During a recent tour of Severna Park High, students were seen taking a final exam in the bleachers in the school's gymnasium, with fans blowing to keep them cool on a hot and humid day.

The school's heating and air-conditioning system is faulty, with temperatures varying from one classroom to the next, school officials and parents said. Most of the windows in the classrooms have been boarded up because the school could not afford maintenance costs.

Principal Patrick J. Bathras said he was disappointed when the school's construction funding was delayed. He said students and parents take pride in the building despite the school's poor physical plant: The PTSO recently landscaped the outside and added blue picnic tables.

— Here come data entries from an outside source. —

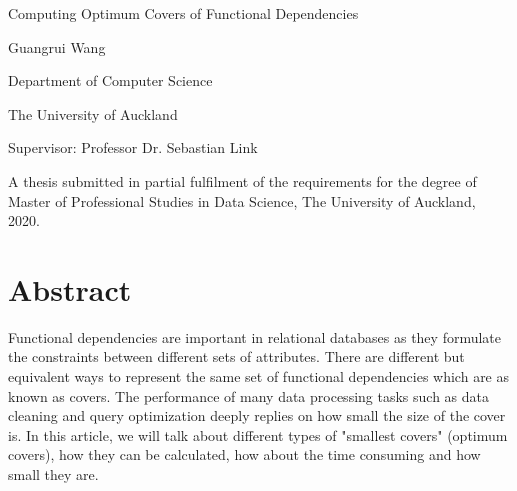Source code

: \documentclass[11pt]{book}
\begin{document}
\pagestyle{empty}


\begin{center}

\vspace{1cm}

{\Huge Computing Optimum Covers of Functional Dependencies}

\vspace{75mm} 

{\Large Guangrui Wang}

\vspace{1ex}

Department of Computer Science

The University of Auckland

\vspace{5ex}

Supervisor: Professor Dr. Sebastian Link

\vspace*{60mm}

A thesis submitted in partial fulfilment of the requirements for the degree of Master of Professional Studies in Data Science, The University of Auckland, 2020.

\end{center}




\chapter*{Abstract}       
\setcounter{page}{1}
\pagestyle{headings}


Functional dependencies are important in relational databases as they formulate the constraints between different sets of attributes. There are different but equivalent ways to represent the same set of functional dependencies which are as known as covers. The performance of many data processing tasks such as data cleaning and query optimization deeply replies on how small the size of the cover is. In this article, we will talk about different types of "smallest covers" (optimum covers), how they can be calculated, how about the time consuming and how small they are.
\end{document}
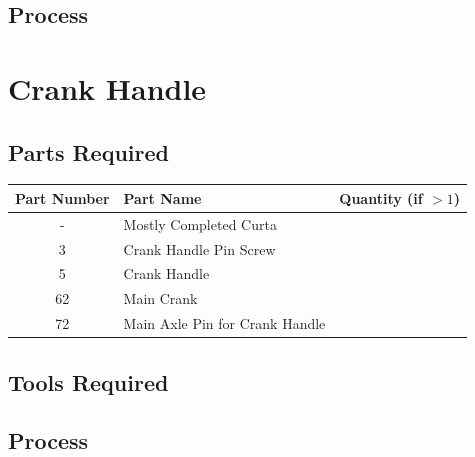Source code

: \documentclass{article}
\begin{document}
\subsection{Process}


\newpage
\section{Crank Handle}
\subsection{Parts Required}
\begin{table}[h!]
	\centering
	\begin{tabular}{clc}
		Part Number & Part Name & Quantity (if $>1$) \\ \hline
		- & Mostly Completed Curta & \\
		3 & Crank Handle Pin Screw & \\
		5 & Crank Handle & \\
		62 & Main Crank & \\
		72 & Main Axle Pin for Crank Handle
	\end{tabular}
\end{table}

\subsection{Tools Required}

\subsection{Process}
\end{document}
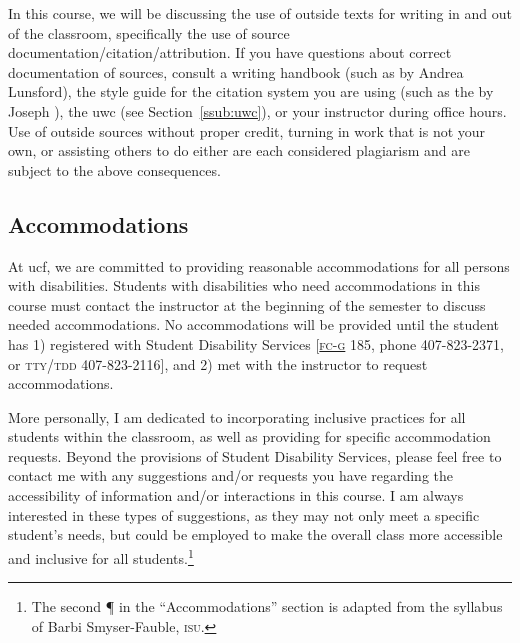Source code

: \documentclass[11pt, twosides]{amsart}	%
\begin{document}
In this course, we will be discussing the use of outside texts for writing in and out of the classroom, specifically the use of source documentation/citation/attribution. If you have questions about correct documentation of sources, consult a writing handbook (such as  by Andrea Lunsford), the style guide for the citation system you are using (such as the  by Joseph \citeauthor{gibaldi:2009aa}), the \ac{uwc} (see Section~\ref{ssub:uwc}), or your instructor during office hours. Use of outside sources without proper credit, turning in work that is not your own, or assisting others to do either are each considered plagiarism and are subject to the above consequences.

\subsection{Accommodations}
At \ac{ucf}, we are committed to providing reasonable accommodations for all persons with disabilities. Students with disabilities who need accommodations in this course must contact the instructor at the beginning of the semester to discuss needed accommodations. No accommodations will be provided until the student has 1) registered with Student Disability Services [\href{http://map.ucf.edu/locations/7g/ferrell-commons-g-fc-g/}{\textsc{fc-g}} 185, phone 407-823-2371, or \textsc{tty/tdd} 407-823-2116], and 2) met with the instructor to request accommodations.

More personally, I am dedicated to incorporating inclusive practices for all students within the classroom, as well as providing for specific accommodation requests. Beyond the provisions of Student Disability Services, please feel free to contact me with any suggestions and/or requests you have regarding the accessibility of information and/or interactions in this course. I am always interested in these types of suggestions, as they may not only meet a specific student's needs, but could be employed to make the overall class more accessible and inclusive for all students.\footnote{The second ¶ in the ``Accommodations'' section is adapted from the syllabus of Barbi Smyser-Fauble, \textsc{isu}.}
\end{document}
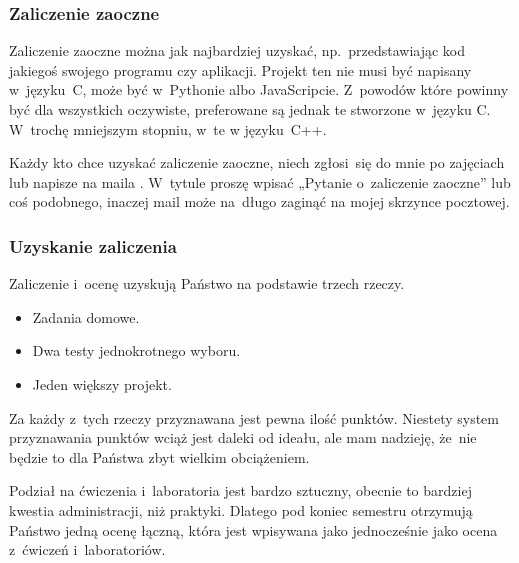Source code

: \documentclass[10pt,t]{beamer}
\begin{document}
\begin{frame}
  \frametitle{Zaliczenie zaoczne}


  Zaliczenie zaoczne można jak najbardziej uzyskać, np.~przedstawiając
  kod jakiegoś swojego programu czy aplikacji. Projekt ten
  \alert{nie musi} być napisany w~języku~C, może być w~Pythonie albo
  JavaScripcie. Z~powodów które powinny być dla wszystkich oczywiste,
  preferowane są jednak te stworzone w~języku C. W~trochę mniejszym
  stopniu, w~te w języku~C++.

  Każdy kto chce uzyskać zaliczenie zaoczne, niech zgłosi~się do mnie po
  zajęciach lub napisze na maila \email. W~tytule proszę wpisać
  „Pytanie o~zaliczenie zaoczne” lub coś podobnego, inaczej mail może
  na~długo zaginąć na mojej skrzynce pocztowej.

\end{frame}





\begin{frame}
  \frametitle{Uzyskanie zaliczenia}


  Zaliczenie i~ocenę uzyskują Państwo na podstawie trzech rzeczy.

  \vspace{-0.3em}



  \begin{itemize}

  \item Zadania domowe.

  \item Dwa testy jednokrotnego wyboru.

  \item Jeden większy projekt.

  \end{itemize}

  \vspace{-0.3em}

  Za każdy z~tych rzeczy przyznawana jest pewna ilość punktów. Niestety
  system przyznawania punktów wciąż jest daleki od ideału, ale mam nadzieję,
  że~nie będzie to dla Państwa zbyt wielkim obciążeniem.

  Podział na ćwiczenia i~laboratoria jest bardzo sztuczny, obecnie
  to bardziej kwestia administracji, niż praktyki. Dlatego pod koniec
  semestru otrzymują Państwo \alert{jedną} ocenę łączną, która
  jest wpisywana jako jednocześnie jako ocena z~ćwiczeń i~laboratoriów.

\end{frame}
\end{document}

"These kids have worked hard and continue to work hard," said Bathras. "It would be nice to have a facility that equals student performance."

Some advocates say they worry that the school's noted academics might lessen the urgency to get the Severna Park project done.

"If it was one of the poorer performing schools in the county, I don't think they would have taken the same position on it," Myers said.

State Del. Kathy Vitale, an Anne Arundel Republican, appealed to the County Council in the months leading up to the budget process not to delay the Severna Park project.

"The needs are great," said Vitale, who has long advocated for Severna Park's renovation. "The county can't fund everything they need to fund. That's when politics can really be at its worst. And when you maneuver with children's education, it's not a good mix."